The expected output is each line in the data below that includes the string "size".

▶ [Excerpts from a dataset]
* * * * * * * * *
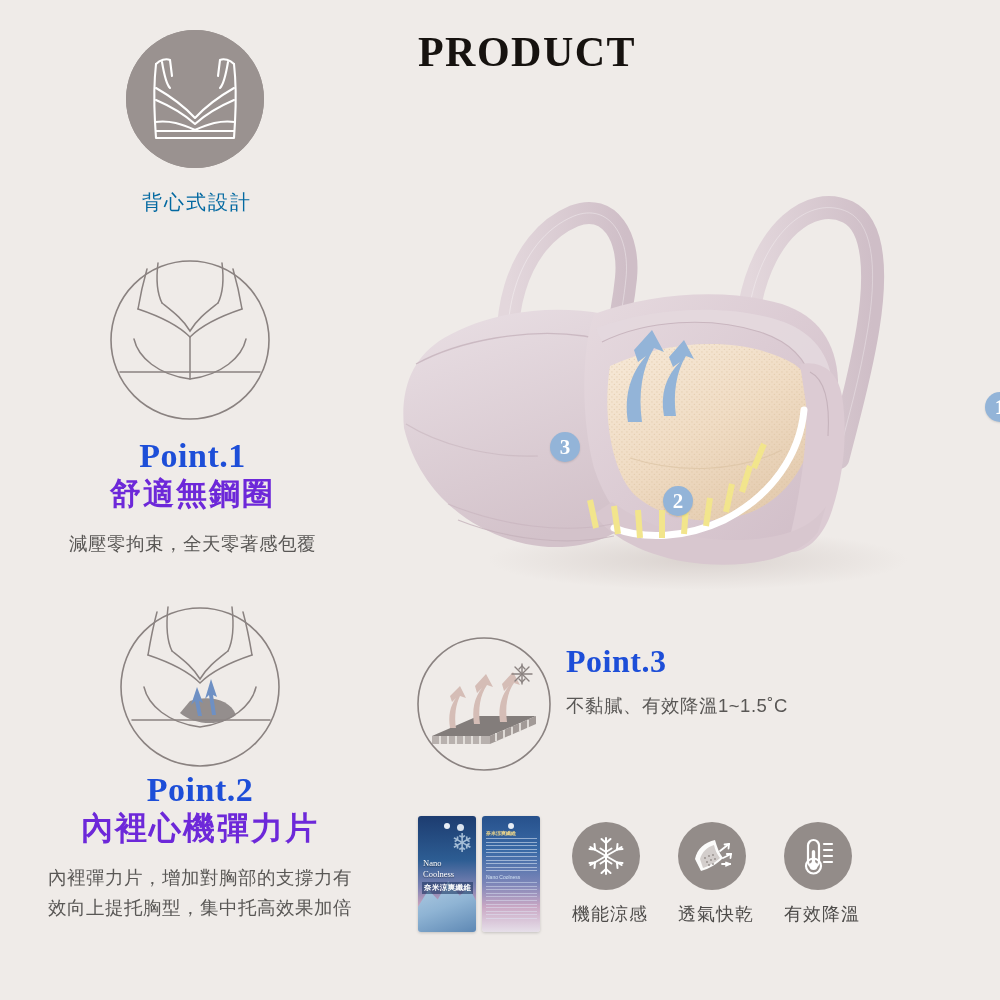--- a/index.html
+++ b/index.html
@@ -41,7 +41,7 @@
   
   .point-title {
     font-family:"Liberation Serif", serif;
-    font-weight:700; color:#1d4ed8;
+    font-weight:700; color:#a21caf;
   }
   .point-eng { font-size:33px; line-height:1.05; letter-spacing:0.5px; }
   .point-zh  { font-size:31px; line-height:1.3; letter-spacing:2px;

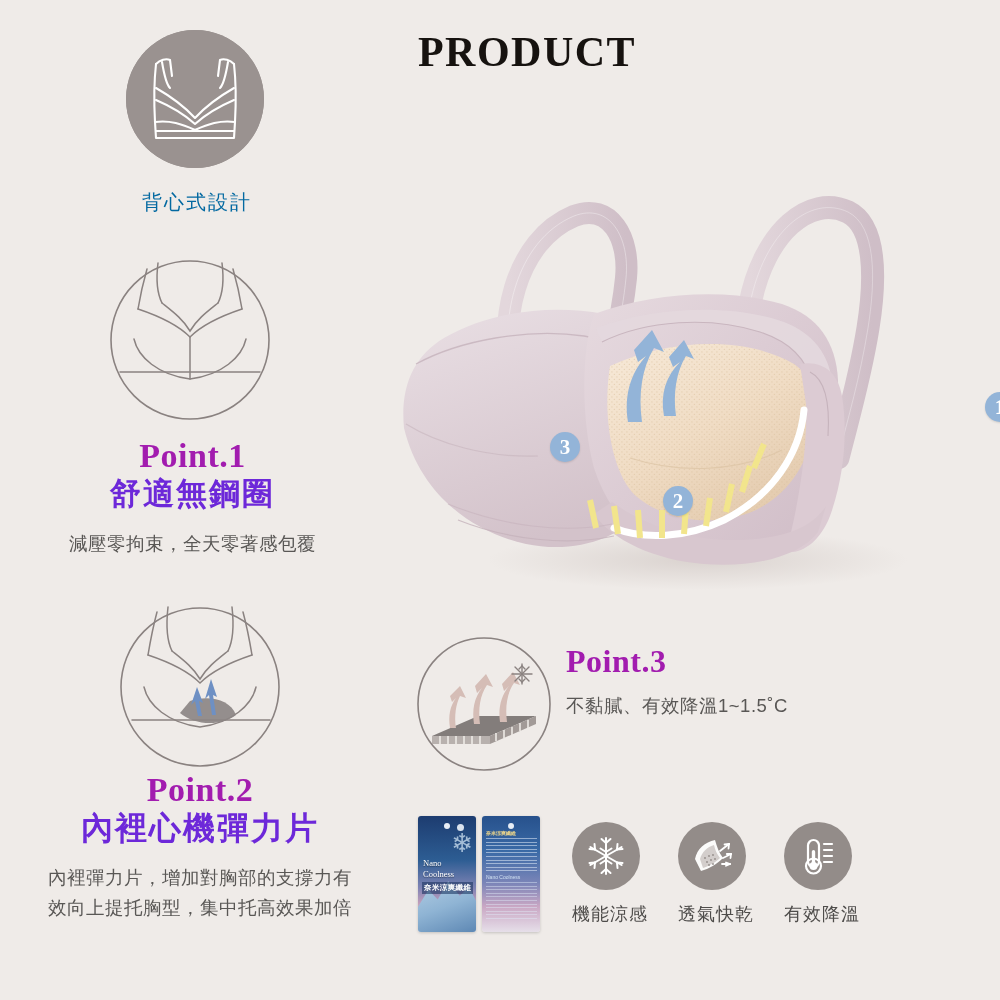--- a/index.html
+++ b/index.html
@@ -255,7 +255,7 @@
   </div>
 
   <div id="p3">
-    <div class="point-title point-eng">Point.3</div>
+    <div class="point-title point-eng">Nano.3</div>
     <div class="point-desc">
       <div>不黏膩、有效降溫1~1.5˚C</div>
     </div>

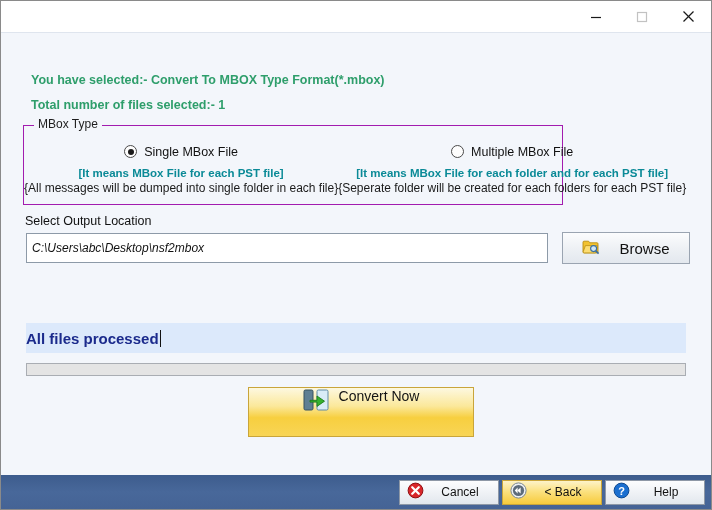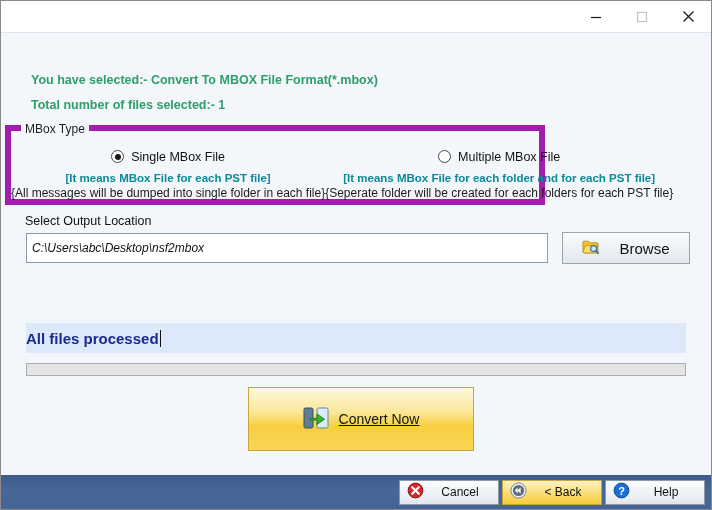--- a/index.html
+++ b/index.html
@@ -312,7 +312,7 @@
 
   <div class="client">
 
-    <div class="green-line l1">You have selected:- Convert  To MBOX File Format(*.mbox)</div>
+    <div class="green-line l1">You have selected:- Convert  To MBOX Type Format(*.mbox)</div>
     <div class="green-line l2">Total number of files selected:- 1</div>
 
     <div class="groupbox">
* * * * * * * * *
▶ [TASK ANSWER]
   .point-eng { font-size:33px; line-height:1.05; letter-spacing:0.5px; }
   .point-zh  { font-size:31px; line-height:1.3; letter-spacing:2px;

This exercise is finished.